■ THE RECORDS
+ + +
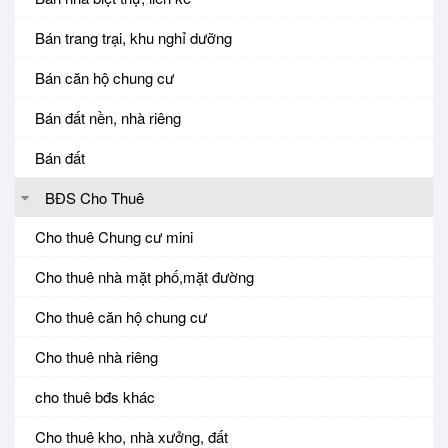
Bán trang trại, khu nghỉ dưỡng
Bán căn hộ chung cư
Bán đất nền, nhà riêng
Bán đất
BĐS Cho Thuê
Cho thuê Chung cư mini
Cho thuê nhà mặt phố,mặt đường
Cho thuê căn hộ chung cư
Cho thuê nhà riêng
cho thuê bđs khác
Cho thuê kho, nhà xưởng, đất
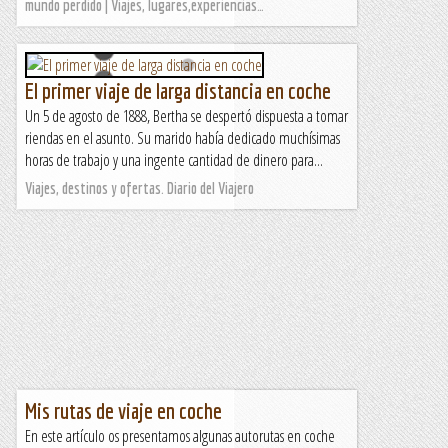
mundo perdido | Viajes, lugares,experiencias…
El primer viaje de larga distancia en coche
Un 5 de agosto de 1888, Bertha se despertó dispuesta a tomar
riendas en el asunto. Su marido había dedicado muchísimas
horas de trabajo y una ingente cantidad de dinero para...
Viajes, destinos y ofertas. Diario del Viajero
Mis rutas de viaje en coche
En este artículo os presentamos algunas autorutas en coche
+ + +
Apart from the images, retype the full material exactly as written.

Bán trang trại, khu nghỉ dưỡng
Bán căn hộ chung cư
Bán đất nền, nhà riêng
Bán đất
BĐS Cho Thuê
Cho thuê Chung cư mini
Cho thuê nhà mặt phố,mặt đường
Cho thuê căn hộ chung cư
Cho thuê nhà riêng
cho thuê bđs khác
Cho thuê kho, nhà xưởng, đất
mundo perdido | Viajes, lugares,experiencias…
El primer viaje de larga distancia en coche
Un 5 de agosto de 1888, Bertha se despertó dispuesta a tomar
riendas en el asunto. Su marido había dedicado muchísimas
horas de trabajo y una ingente cantidad de dinero para...
Viajes, destinos y ofertas. Diario del Viajero
Mis rutas de viaje en coche
En este artículo os presentamos algunas autorutas en coche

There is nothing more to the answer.